I found it and then told MJ about it. I asked her to find it—but to do so without looking at the informational card. “Find it by the painting alone,” I said. Then I surreptitiously followed her around, keeping my distance, until she discovered it.

The second she came across it, she barely glanced at it before rolling her eyes so hard, I thought she might hurt herself. An O’Keeffe is that recognizable.

Why am I telling you this story? Well, because I can’t stand Charles Dickens.

I know, I know.

It gets worse: I’ve only read A Christmas Carol. I’ve not read any of his other works. Some of you are gasping right now. Judge me; I don’t care.

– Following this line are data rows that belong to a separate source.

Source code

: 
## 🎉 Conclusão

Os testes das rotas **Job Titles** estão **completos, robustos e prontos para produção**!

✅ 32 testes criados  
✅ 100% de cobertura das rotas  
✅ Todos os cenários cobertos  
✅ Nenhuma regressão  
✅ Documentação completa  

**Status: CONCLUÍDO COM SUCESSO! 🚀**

Ian Andrews of Center for Lit teases me about this. “You’ve got to read Great Expectations,” he says.

“No,” I reply.

“But, it’s so good,” he says.

“But it’s Dickens,” I say. “The man was paid by the word, and it shows.”

I used to work as a journalist, and I prided myself on calling in at night on the way back from a city council meeting and asking how many inches I had. Upon arrival in the office, and on a tight deadline, I was able to write to exactly that many inches on a first draft. Brevity was close to godliness. Say what you mean, and get out of the way. This is why I love both Hemingway and Twitter.

My disdain for Dickens has been put to the test in recent years. When designing my syllabus for my first literature class, I needed something for the few short weeks between Thanksgiving and Christmas. Of course, I wanted to read something festive and in the spirit of the season. Of course, as a novella, A Christmas Carol was something that could easily be read and discussed in three weeks. And of course, of course, I shouldn’t let my personal feelings get in the way of my students discovering a wonderful classic work and author, even if it is Charles Dickens. Humbug.

So we read it. After classes on the first day of our Dickens unit, I sent Ian the following text: “OK. Dickens. I didn’t say it, but he might be growing on me.”

Y’all. That text was hard to send, but I am a grown woman, and I can admit when I’m wrong.

In fact, our three-week unit on Dickens went so well, and I enjoyed reading all their literary analysis papers so much that I repeated the unit the following year. Yes, I taught Dickens again, which meant I had to read A Christmas Carol again.

If I moved from disdain to toleration after the first year, it’s possible that my miserly Dickensian heart softened after that next year. I have come to appreciate Dickens’ most popular Christmas tale. I have even come to appreciate his writing, his turns of phrase, and his quick wit. The opening line is brilliant: “Marley was dead: to begin with.” With a line like that, you know this is a set up and Marley is going to reappear. Why, yes, I’d like to read more.

When Scrooge’s nephew comes to visit Scrooge’s office, he lectures Scrooge on the virtue of Christmas. Cratchit, in front of his pathetic, one-coal fire, applauds the speech. Dickens writes of the clerk, “becoming immediately sensible of the impropriety, he poked the fire, and extinguished the last frail spark for ever.” Now, that’s funny.

I might even venture to read his other Christmas tales that exist in the Penguin classics volume I have. “The Story of the Goblins Who Stole a Sexton” and “The Haunted Man and the Ghost’s Bargain” are other titles that exist in this edition. I mean, come on. Goblins and ghosts? Memento that mori, baby; I’m in.

I don’t have to love Dickens. I don’t have to ever read Great Expectations or Oliver Twist, and I certainly am not required to ever, ever read Little Dorrit. There are plenty of books I will never read in my lifetime, and I’m not rushing Dickens to the top of my list anytime soon. But who knows? Maybe one day I will.

A couple of years back, Mary Judah took a three-week painting class through the arts program our town offers. One of the artist studies they used was on O’Keeffe. She asked if she could skip that day. I told her no. I told her that just because she didn’t care for an artist’s work didn’t mean there was nothing she could learn from that artist. She ended up enjoying the class and the work she produced in it.

Perhaps, Dickens, too, has something to teach me about art, writing, and humanity if only I would humble myself enough to listen. Humbug.